Phase 2: Improve decision making and efficiency with predictive/prescriptive intelligence

The next phase of the AI assistant will be to produce insights and advice without being asked. For example, a user browsing an APM-enabled application may receive unsolicited advice to “adjust settings in the Java VM to improve performance”. By accepting the recommendation, the assistant can schedule a task to implement the recommendation, and by rejecting the recommendation, the assistant learns to avoid recommendations that users are more likely to reject. For engineers, the automated recommendations will provide immediate value without requiring years of experience to unlock such value.

One may ask how does an AI assistant acquire such knowledge? Does it learn through observation, or does it learn from someone else’s experience? Both scenarios are plausible, and platforms that acquire knowledge from observing users will require transparent controls, guidelines and governance in place to prevent data and prompts from being used to enhance models without appropriate consent. Something to note here is that generative AI is only as good as the data it has at its disposal. By combining large language models with the breadth of a unified telemetry data platform, New Relic Grok is designed to provide better, more reliable and high-quality AI responses.

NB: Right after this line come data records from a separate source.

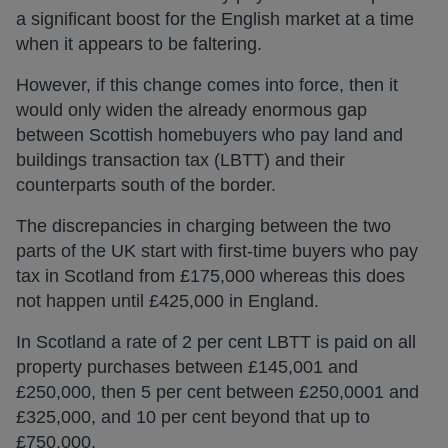
a significant boost for the English market at a time
when it appears to be faltering.
However, if this change comes into force, then it
would only widen the already enormous gap
between Scottish homebuyers who pay land and
buildings transaction tax (LBTT) and their
counterparts south of the border.
The discrepancies in charging between the two
parts of the UK start with first-time buyers who pay
tax in Scotland from £175,000 whereas this does
not happen until £425,000 in England.
In Scotland a rate of 2 per cent LBTT is paid on all
property purchases between £145,001 and
£250,000, then 5 per cent between £250,0001 and
£325,000, and 10 per cent beyond that up to
£750,000.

Phase 3: Shift left with autonomous discovery and automation

The next and perhaps final phase will see the introduction of greater autonomy and automation to support the entire practice of shifting left in observability, with AI assistants acting on behalf of users with varying degrees of autonomy and human-level supervision.

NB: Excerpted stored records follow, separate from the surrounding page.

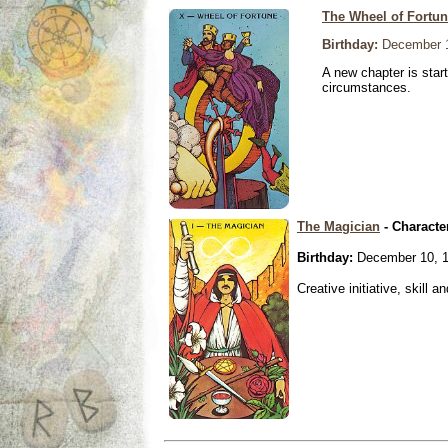
The Wheel of Fortu
Birthday:
December 1
A new chapter is star
circumstances.
The Magician
- Characte
Birthday:
December 10, 
Creative initiative, skill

In this phase, engineers will have the ability to task the assistant with a common objective, including constraints and guardrails that it must follow to achieve the objective. For example, the assistant may be tasked to seek out opportunities to improve the performance of a particular service without increasing resource allocations. In this scenario, the assistant may leverage prior knowledge in identifying and solving N+1 query pattern problems by analysing distributed traces. To identify these opportunities, devise a plan and validate the approach, the assistant will have a variety of telemetry data, tools and environments at its disposal, not dissimilar to a human.

These may include development, testing, automation, simulation and experimentation tools, followed by development, testing, staging and eventually, production environments. Through a process of self-awareness and self-supervision, the assistant will devise a plan that includes the set of tasks and sequencing necessary to achieve the objective within the allowed constraints and guardrails. The plan and results used to validate the approach in non-production environments will be shared with a human for approval before the assistant implements the approach in production.

Giving an assistant the freedom to explore, discover, experiment and iterate on objectives it has knowledge of will lead to an inflection point that finally frees engineers to focus on more complex and unique situations that demand human-level intelligence.

While reaching the stage of autonomous discovery and automation may seem unrealistic today, there are more challenging autonomous systems already in existence, namely autonomous vehicles. Embracing the evolution of generative AI across the entire software development life cycle will help organisations reach new levels of efficiency and performance.

Peter Marelas is chief architect, Asia-Pacific and Japan, at New Relic.